*** Information provided ***

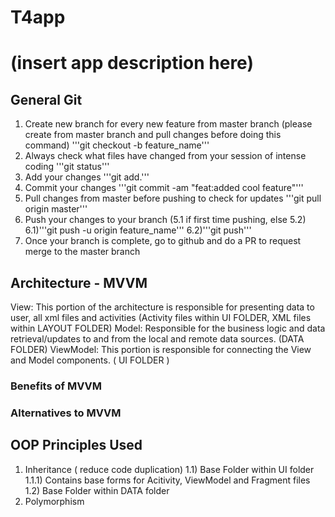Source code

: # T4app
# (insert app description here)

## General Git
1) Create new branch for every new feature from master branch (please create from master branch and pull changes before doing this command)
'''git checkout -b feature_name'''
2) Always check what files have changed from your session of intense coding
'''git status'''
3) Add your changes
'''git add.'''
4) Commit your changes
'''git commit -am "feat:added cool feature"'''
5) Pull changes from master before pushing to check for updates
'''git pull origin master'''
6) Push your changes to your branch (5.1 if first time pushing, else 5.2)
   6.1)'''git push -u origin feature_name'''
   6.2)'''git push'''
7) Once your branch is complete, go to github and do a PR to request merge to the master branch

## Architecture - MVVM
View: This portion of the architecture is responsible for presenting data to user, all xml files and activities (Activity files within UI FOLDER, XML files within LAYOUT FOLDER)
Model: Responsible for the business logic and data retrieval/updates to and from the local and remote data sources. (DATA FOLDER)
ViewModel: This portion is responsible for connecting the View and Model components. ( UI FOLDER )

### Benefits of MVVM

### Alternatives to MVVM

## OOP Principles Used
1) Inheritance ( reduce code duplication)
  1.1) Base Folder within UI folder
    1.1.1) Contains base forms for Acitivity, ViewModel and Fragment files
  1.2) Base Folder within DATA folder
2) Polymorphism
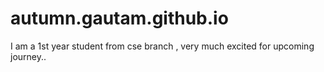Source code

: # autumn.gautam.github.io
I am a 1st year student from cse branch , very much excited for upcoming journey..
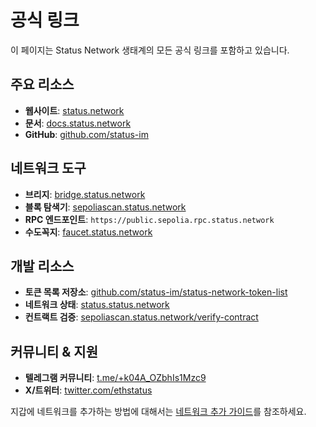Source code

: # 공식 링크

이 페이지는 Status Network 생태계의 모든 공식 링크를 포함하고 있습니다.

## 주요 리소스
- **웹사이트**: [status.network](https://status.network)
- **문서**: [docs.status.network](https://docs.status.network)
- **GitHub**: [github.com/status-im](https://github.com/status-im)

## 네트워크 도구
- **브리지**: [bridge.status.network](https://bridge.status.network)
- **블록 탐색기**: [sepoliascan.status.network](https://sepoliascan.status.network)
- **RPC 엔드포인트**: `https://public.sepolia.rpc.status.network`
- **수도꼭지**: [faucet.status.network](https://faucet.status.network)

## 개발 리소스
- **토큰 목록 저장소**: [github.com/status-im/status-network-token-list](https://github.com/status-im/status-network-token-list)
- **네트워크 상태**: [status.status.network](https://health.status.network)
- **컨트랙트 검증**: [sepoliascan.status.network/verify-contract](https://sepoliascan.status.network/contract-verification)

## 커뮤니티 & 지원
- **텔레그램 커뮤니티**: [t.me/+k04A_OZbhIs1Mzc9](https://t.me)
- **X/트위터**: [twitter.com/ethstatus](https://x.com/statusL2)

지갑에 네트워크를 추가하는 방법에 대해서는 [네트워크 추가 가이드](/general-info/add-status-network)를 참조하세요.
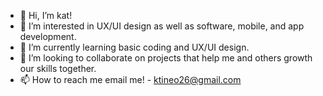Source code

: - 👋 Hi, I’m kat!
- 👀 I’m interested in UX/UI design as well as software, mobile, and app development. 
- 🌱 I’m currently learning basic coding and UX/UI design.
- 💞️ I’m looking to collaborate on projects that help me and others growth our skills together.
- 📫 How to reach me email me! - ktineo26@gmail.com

*** End of Information provided ***

## What the task asks
Take the material above from the line containing "### Alternatives to MVVM" up to and including the line containing "- **웹사이트**: [status.network](https://status.network)" and retype it exactly, without any pictures.

## Answer to this exercise
### Alternatives to MVVM

## OOP Principles Used
1) Inheritance ( reduce code duplication)
  1.1) Base Folder within UI folder
    1.1.1) Contains base forms for Acitivity, ViewModel and Fragment files
  1.2) Base Folder within DATA folder
2) Polymorphism
Source code

: # autumn.gautam.github.io
I am a 1st year student from cse branch , very much excited for upcoming journey..
Source code

: # 공식 링크

이 페이지는 Status Network 생태계의 모든 공식 링크를 포함하고 있습니다.

## 주요 리소스
- **웹사이트**: [status.network](https://status.network)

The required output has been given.